Once all these extra elements have been spliced into the XML spec, writing out the annotated version is pretty easy. I already had a large amount of Java code that converts the XML to HTML, which is used to generate the HTML versions of the spec that you can find at the W3C site and elsewhere. This code works by having a Java class for each element; all I had to do was to add a new class to handle the new spliced-in A elements, which involved very little work aside from putting in the -style decorations depending on the role attribute:

  System.err.println("Done.  Writing target...");

  xroot = XLink.currentRoot();
  out = new PrintStream(new FileOutputStream("target.html"));
  if (xroot != null)
    printer.writeHTML(xroot, out, false);
  out.close();
  System.err.println("Done.  Writing notes...");

Step 5: Write the Annotations

Writing out the annotations is pretty easy too. They'd been placed in a vector named notes constructed earlier in the process. For each one, we open a file, dump in the HTML text (with a bit of extra decoration) and the job's done.

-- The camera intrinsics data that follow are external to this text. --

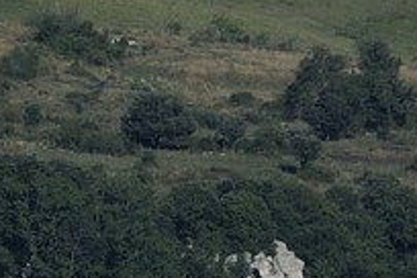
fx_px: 18161
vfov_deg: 0.9
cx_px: -423
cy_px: 1085
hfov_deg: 1.3
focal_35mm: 1568
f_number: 10
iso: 400
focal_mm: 200
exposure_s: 1/1000
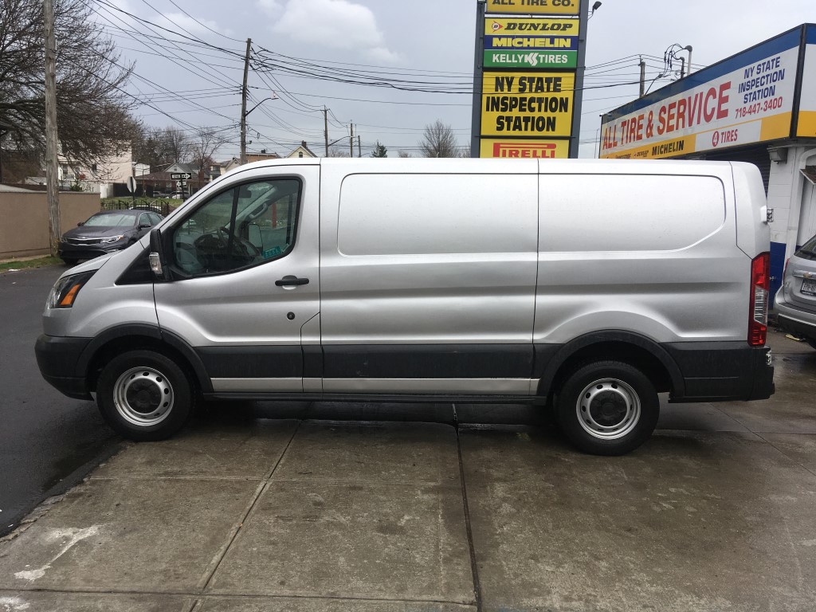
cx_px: 408
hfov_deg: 61.7
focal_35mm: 29
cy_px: 306
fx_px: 684
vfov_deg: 48.2
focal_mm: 4.15
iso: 25
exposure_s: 1/331
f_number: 2.2
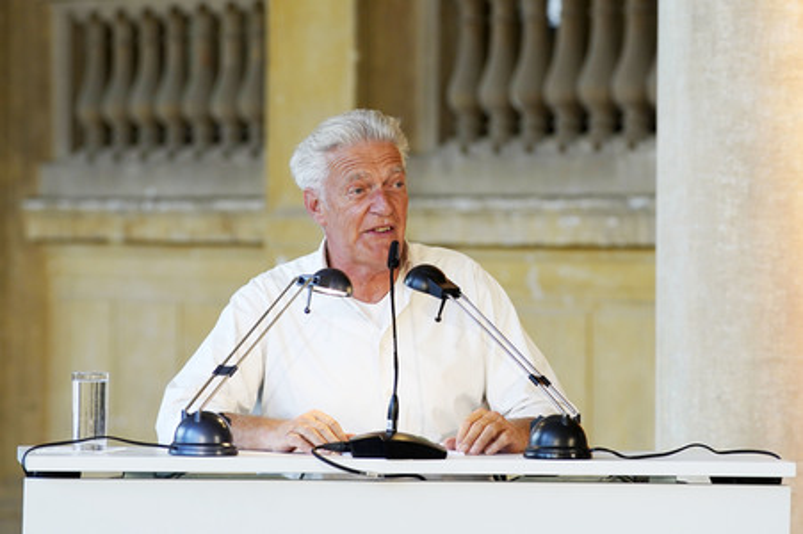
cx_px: 402
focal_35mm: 200
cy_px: 267
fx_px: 4458
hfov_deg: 10.3
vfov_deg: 6.9
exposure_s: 1/250
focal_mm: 200
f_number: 5
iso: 640
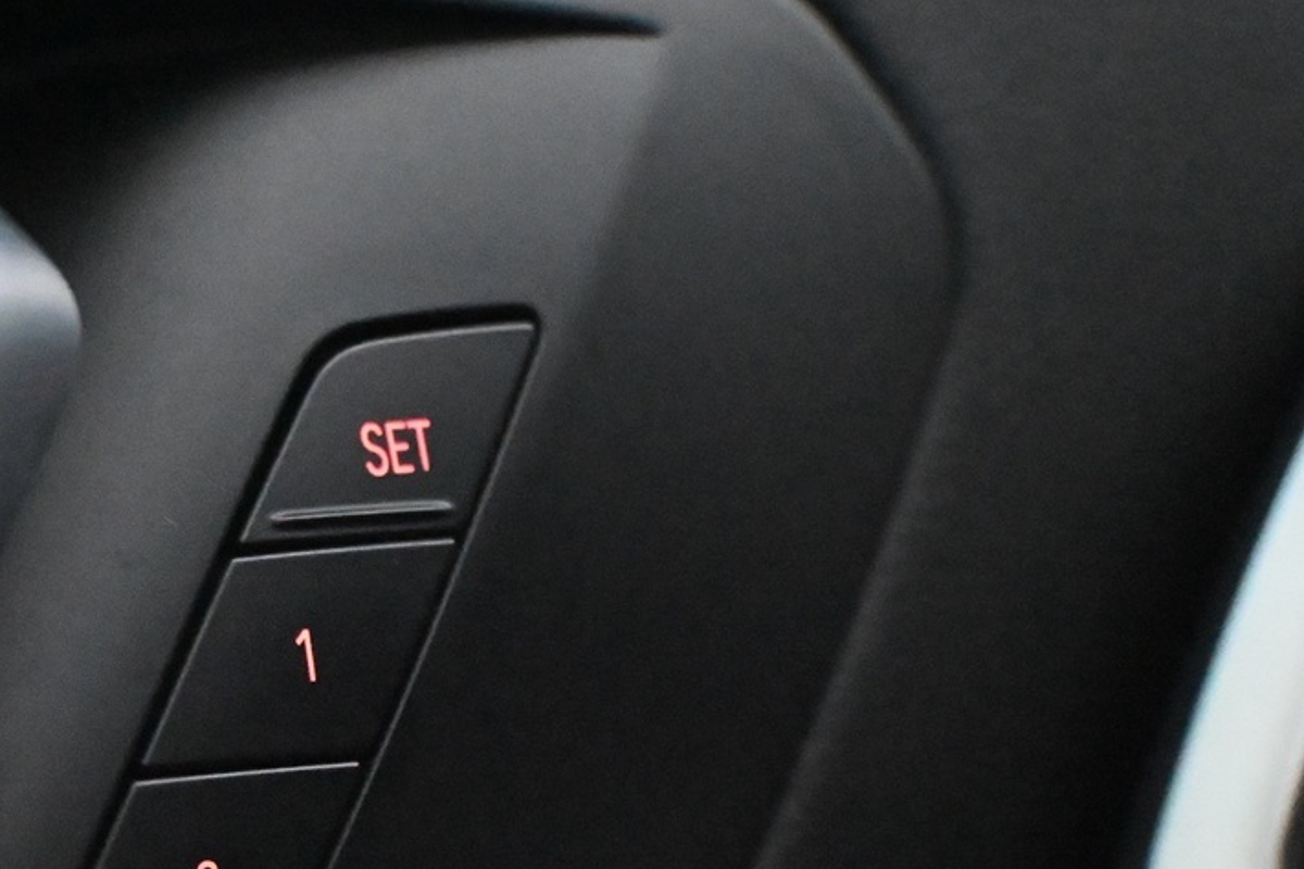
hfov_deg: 20.4
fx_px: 3591
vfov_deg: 13.7
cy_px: 722
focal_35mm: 99
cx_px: 308
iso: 12800
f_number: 4.8
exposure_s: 1/80
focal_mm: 29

    System.err.println("Done.  Writing notes...");

    for (i = 0; i < notes.size(); i++)
    {
      if (notes.elementAt(i) instanceof Element)
      {
        child = (Element) notes.elementAt(i);
        title = child.attributeValue("id");
        out = new PrintStream(new FileOutputStream(
                    "notes/" + title + ".html"));
        out.println("<HTML><HEAD><TITLE>" 
              + title + "</TITLE>");
        ...

We use the value of the id attribute for the filename; that's why it is #REQUIRED.